Page 1 of 3

how to remove punch holes automatically?

Posted: 07 Nov 2016, 09:14
by Adam32
I am trying to remove punch holes from thousands of scanned documents. I can do this manually but it is too time consuming, so am looking for an automatic solution.

The problem is the punch holes are often in different places on different documents. Some holes are not punched level, where the document was inserted into the puncher at an angle. Another factor is text is also often aligned with the punch holes - see attached images where I have highlighted text in red as an example. For these reasons a basic crop won't work without cutting off information.

Does anyone have any suggestions how I can do this automatically?

Re: how to remove punch holes automatically?

Posted: 07 Nov 2016, 14:01
by L.Willms
How are those scanned pages intended to be used? Just as images, as material for an OCR program?

In the latter case, the OCR program will take care of it since it is not recognizeable as text.

On the other hand, the images of the punch holes seem to have all the same shape and form, so there might be some kind of software which can in a pattern search remove those patterns.

Re: how to remove punch holes automatically?

Posted: 07 Nov 2016, 15:03
by Adam32
Thanks for your reply.
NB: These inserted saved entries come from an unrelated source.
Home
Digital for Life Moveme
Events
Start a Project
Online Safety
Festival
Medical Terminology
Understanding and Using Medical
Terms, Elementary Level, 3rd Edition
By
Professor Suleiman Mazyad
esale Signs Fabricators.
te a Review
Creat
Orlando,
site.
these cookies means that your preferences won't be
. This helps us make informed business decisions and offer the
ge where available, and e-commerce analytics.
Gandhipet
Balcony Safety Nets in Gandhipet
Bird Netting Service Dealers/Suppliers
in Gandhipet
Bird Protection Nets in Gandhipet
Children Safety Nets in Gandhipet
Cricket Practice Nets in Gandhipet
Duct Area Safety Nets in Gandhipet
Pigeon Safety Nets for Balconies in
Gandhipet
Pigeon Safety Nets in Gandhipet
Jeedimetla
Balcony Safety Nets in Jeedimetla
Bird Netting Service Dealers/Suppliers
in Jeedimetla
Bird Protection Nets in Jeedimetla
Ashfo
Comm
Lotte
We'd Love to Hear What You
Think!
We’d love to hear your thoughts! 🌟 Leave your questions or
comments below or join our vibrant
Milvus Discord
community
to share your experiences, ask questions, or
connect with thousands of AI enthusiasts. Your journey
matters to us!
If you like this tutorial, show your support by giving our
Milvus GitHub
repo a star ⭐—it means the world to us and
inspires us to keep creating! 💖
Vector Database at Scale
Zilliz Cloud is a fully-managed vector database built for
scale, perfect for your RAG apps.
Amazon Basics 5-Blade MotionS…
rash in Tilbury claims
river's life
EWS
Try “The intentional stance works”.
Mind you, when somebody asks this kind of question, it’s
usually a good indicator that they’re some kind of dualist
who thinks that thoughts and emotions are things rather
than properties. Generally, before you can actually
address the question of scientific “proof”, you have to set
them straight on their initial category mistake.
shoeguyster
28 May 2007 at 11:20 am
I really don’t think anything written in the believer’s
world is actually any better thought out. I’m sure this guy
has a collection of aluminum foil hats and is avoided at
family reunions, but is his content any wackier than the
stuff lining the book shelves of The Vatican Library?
The scanned images are assembled into PDF in the form of a searchable image.
L.Willms wrote: the images of the punch holes seem to have all the same shape and form, so there might be some kind of software which can in a pattern search remove those patterns.
That's exactly what I thought regarding pattern search, but have had no luck finding a solution.

Re: how to remove punch holes automatically?

Posted: 07 Nov 2016, 16:46
by BruceG
If you were to OCR without an image as said the punch holes are not seen.
Text without holes.pdf
(3.97 KiB) Downloaded 194 times
By having no image you cannot be 100% certain the OCR has every thing right. I notice the copyright symbol was not picked correctly. OCR programs can be trained so this is not repeated. The size of OCR text is very small.

Re: how to remove punch holes automatically?

Posted: 07 Nov 2016, 19:31
by Adam32
BruceG wrote:If you were to OCR without an image as said the punch holes are not seen.
but I don't want to OCR without an image. If I do that it is even more time consuming as I have to review all the OCR output as it makes a lot of mistakes and if I send the file to someone else and I have not proofed it, it looks very unprofessional.

I just want to make searchable images. As L. Willms suggested, I like the idea best of finding some kind of software which can do a pattern search and remove the punch holes. I have seen some scanners advertised which remove punch holes at the scanning stage, so I guess such automatic software exists.

Re: how to remove punch holes automatically?

Posted: 07 Nov 2016, 20:17
by BruceG
A searchable image also come with errors which cannot be seen until one copy and pastes. If the error is a word to be searched it will never be found. All editing takes time whether text or image. The quality of original and the jpeg is very good so would not expect many errors.

Re: how to remove punch holes automatically?

Posted: 08 Nov 2016, 04:29
by cday
BruceG wrote:A searchable image also come with errors which cannot be seen until one copy and pastes.
The key benefit of searchable image is that the text displayed on screen is always the original text...
BruceG wrote:The quality of [your] original and the jpeg is very good so I would not expect many [OCR recognition] errors.
Your sample page from OmniPage 19 did seem to come out very well...

I think Nuance PaperPort is relatively inexpensive software with the capability to remove punched holes, although I haven't used it myself, possibly there is a trial download available??

Re: how to remove punch holes automatically?

Posted: 08 Nov 2016, 05:31
by BruceG
One of the features of Omnipage is Image Enhancement which has a number of tools, one being 'Punch Hole Remover'. This however would not remover the Punch Holes in this case. Doing OCR did. I expect because the holes looks like the moon on it back it did not conclude them to be Punch Holes so never did anything.

Re: how to remove punch holes automatically?

Posted: 08 Nov 2016, 05:54
by Adam32
BruceG wrote:This however would not remover the Punch Holes in this case. I expect because the holes looks like the moon on it back it did not conclude them to be Punch Holes so never did anything.
That's the exact same problem I have encountered with other software claiming to remove punch holes. There must be a program that can do a basic image search and remove objects with the characteristics of that shape? Do you think some sort of imagemagick script wold work?

Re: how to remove punch holes automatically?

Posted: 08 Nov 2016, 17:00
by BruceG
Do you have Acrobat? The redaction tool may be the answer. Redact to 'no colour'. I do not have Acrobat running on my machine at the moment to check. I am assuming redaction tool will redact the whole doc.